Offensive Lineman No. 2: Orlando Pace, St. Louis Rams, 1997

10 of 16

    One of several highly touted players from a mid- 1990's Ohio State football team that also included Heisman winner Eddie George and wide receiver Terry Glenn, Pace comes in JUST behind Yary on this list.

    Pace was the left tackle that protected Kurt Warner and Marc Bulger as the Rams went from having the second worst record of the 1990's to a team that made five playoff appearances, won the NFC West three times, went to two Conference Championship games and two Super Bowls between 2000 and 2005, winning Super Bowl 34 against the Tennessee Titans.

    Over Pace's 13 year career, he went to seven Pro Bowls in a row from 1999 to 2005, and was a three time First Team All-Pro.

Offensive Lineman No. 3: Jake Long, Miami Dolphins, 2008

11 of 16

    Jake Long has not been in the NFL for long, but he's been nothing short of spectacular.

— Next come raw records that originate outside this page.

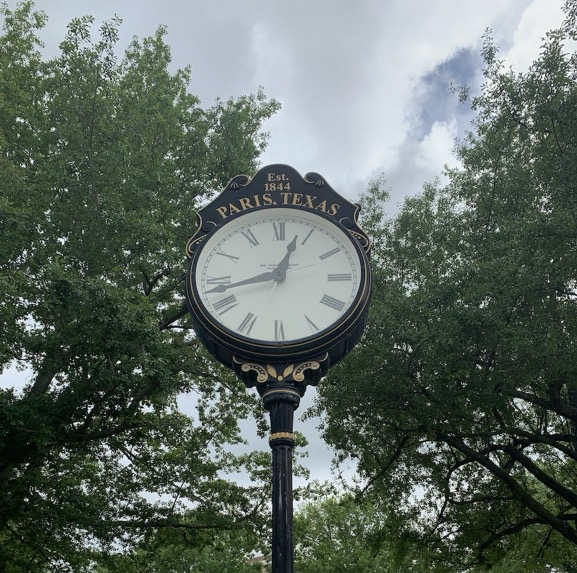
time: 12:42
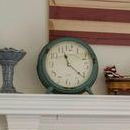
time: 11:21
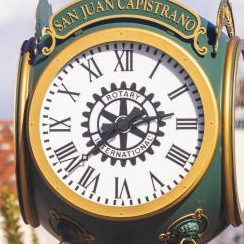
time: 2:37
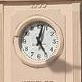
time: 5:02
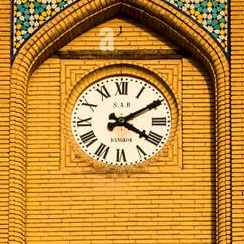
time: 4:09
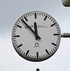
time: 11:53
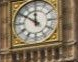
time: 11:50
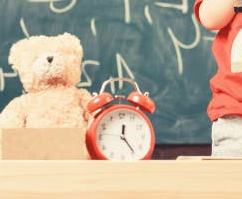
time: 12:24
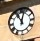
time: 11:02
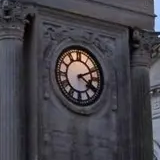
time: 4:11
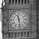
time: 11:28
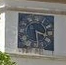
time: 3:29
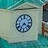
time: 7:21
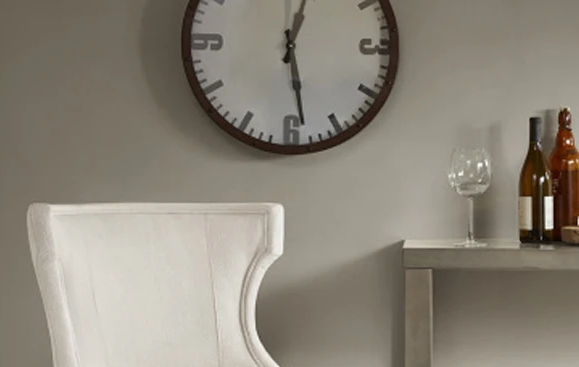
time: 12:28
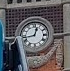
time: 12:42
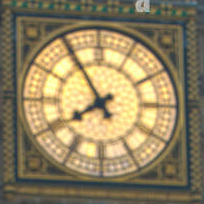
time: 7:54
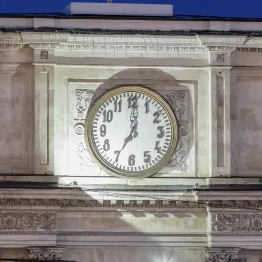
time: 7:00
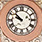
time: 9:52
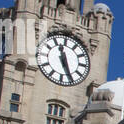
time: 11:25
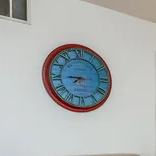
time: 7:45
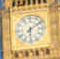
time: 6:08
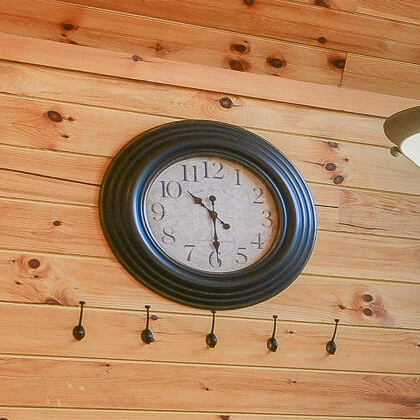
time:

    Long has started all 48 games for the Dolphins in his three seasons in the league and been selected to the Pro Bowl in every season, as well as being named a First Team All-Pro for the 2010 season.

Defensive Lineman No. 1: Bruce Smith, Buffalo Bills, 1985

12 of 16

    The most dominant defensive player of all-time.

    In 19 seasons, Smith recorded 200 sacks, the one and only man in history to do so. Thirteen times, he recorded 10 or more sacks in a season. He was the key piece of a Bills' defense that went to four straight Super Bowls from 1991-1994. He made over 1,000 tackles and forced 43 fumbles. 

    He was a two-time Defensive Player of the Year, 11-time Pro Bowler and an eight-time First Team All-Pro.

Defensive Lineman No. 2: Lee Roy Selmon, Tampa Bay Buccaneers, 1976

13 of 16

    The first truly great player on a team with the worst beginning in NFL history comes in at No. 2 for defensive linemen.

    In just nine seasons with the Bucs, Selmon recorded 78.5 sacks (The sack was not counted as an official statistic until 1982; this is a figure of how many sacks Selmon would have had) and 742 tackles. He was selected to six straight Pro Bowls from 1979-1984, was a one-time First Team All-Pro and the 1979 NFL Defensive Player of the Year. Not bad for a guy who played for a team that went 44-88-1 in his nine years there.

Defensive Lineman No. 3: Ed "Too Tall" Jones, Dallas Cowboys, 1974

14 of 16

    One of the tallest NFL players ever, 'Too Tall" Jones comes in as the third defensive lineman.

    In his 16 seasons in the league, Jones recorded 106 sacks (The sack was not counted as an official statistic until 1982; this is a figure of how many sacks Jones would have had) and twice in his career started 60 or more games in a row. In addition, he was a three-time Pro Bowler and three-time First Team All-Pro. He was also a Super Bowl Champion, as the Cowboys beat the Denver Broncos in Super Bowl 12. 

Defensive Lineman No. 4: Mario WIlliams, Houston Texans, 2006

15 of 16

    The Texans got a lot of heat at the time for not drafting Heisman winner Reggie Bush at the time of the draft, but who looks like the smart ones now? Bush isn't only a bust, he isn't even a "Heisman Winner" anymore.

    In five seasons in the league, Williams has recorded 48 sacks and 182 tackles. He is a two-time Pro Bowler and a two-time First Team NFL All-Pro for the ever improving Texans.

Linebacker No. 1: Chuck Bednarik, Philadelphia Eagles, 1949

16 of 16

    One of the most feared tacklers of all-time, Bednarik is the No. 1 linebacker on this list.

    Though his career sack and tackle totals are difficult to calculate given when he played, he did have 20 career interceptions and is considered the last great two-way player, playing both defense and offense (center).

    He was an eight-time Pro Bowler and made NFL First team All-Pro 10 times in his 14 year career. He is also a member of the NFL's 75th Anniversary Team.